Work to complete:
Each entry below must be repeated exactly. Leave the pictures out of it.

Listed entries:
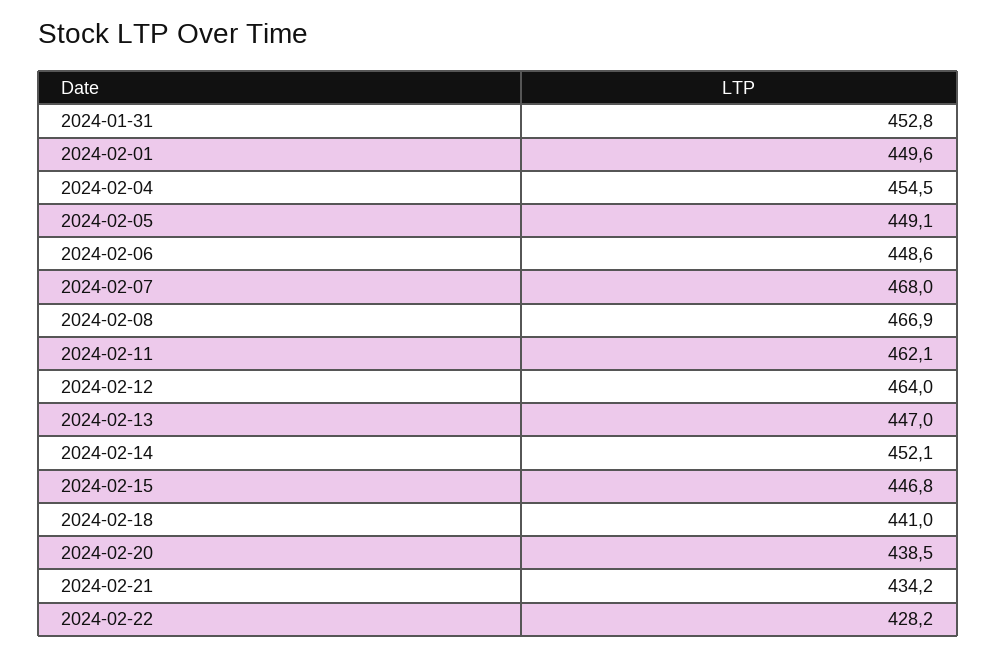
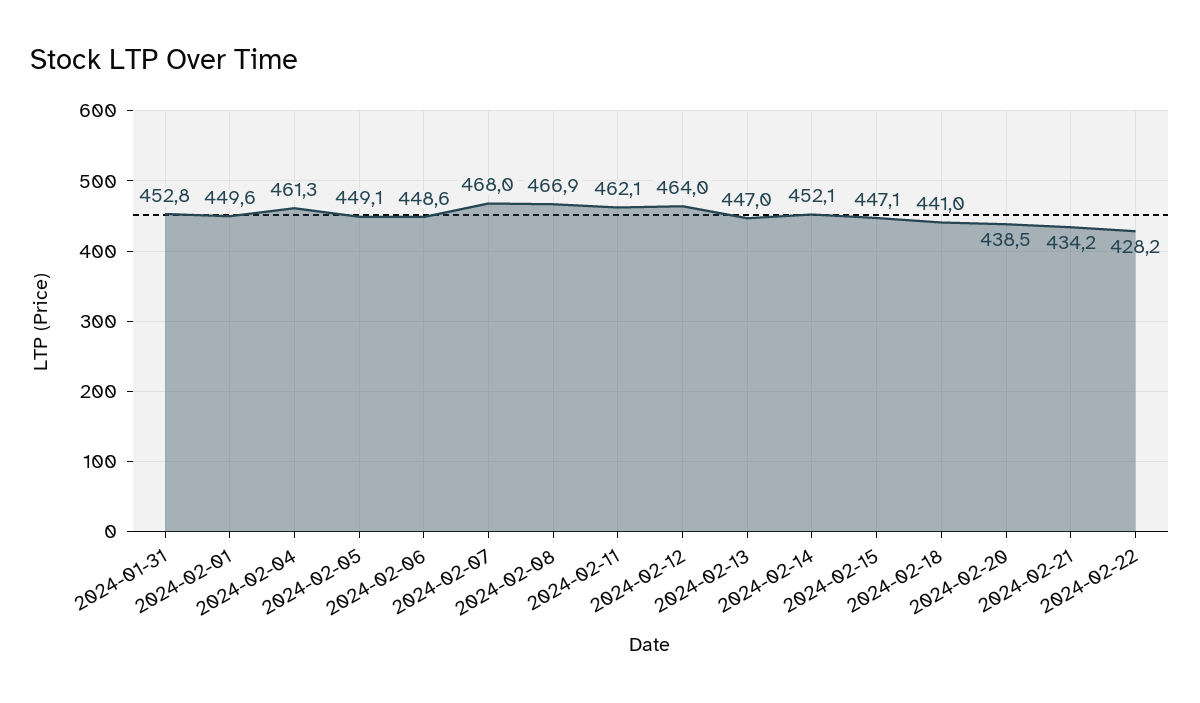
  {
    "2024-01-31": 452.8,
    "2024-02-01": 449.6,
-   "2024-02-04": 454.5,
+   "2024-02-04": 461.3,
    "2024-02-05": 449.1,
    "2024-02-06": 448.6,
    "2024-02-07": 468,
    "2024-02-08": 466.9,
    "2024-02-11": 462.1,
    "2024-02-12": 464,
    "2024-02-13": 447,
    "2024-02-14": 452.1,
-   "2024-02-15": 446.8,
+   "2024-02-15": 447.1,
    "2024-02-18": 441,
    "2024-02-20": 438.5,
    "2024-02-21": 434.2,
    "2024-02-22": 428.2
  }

Result below:
  {
    "2024-01-31": 452.8,
    "2024-02-01": 449.6,
-   "2024-02-04": 454.5,
+   "2024-02-04": 461.3,
    "2024-02-05": 449.1,
    "2024-02-06": 448.6,
    "2024-02-07": 468,
    "2024-02-08": 466.9,
    "2024-02-11": 462.1,
    "2024-02-12": 464,
    "2024-02-13": 447,
    "2024-02-14": 452.1,
-   "2024-02-15": 446.8,
+   "2024-02-15": 447.1,
    "2024-02-18": 441,
    "2024-02-20": 438.5,
    "2024-02-21": 434.2,
    "2024-02-22": 428.2
  }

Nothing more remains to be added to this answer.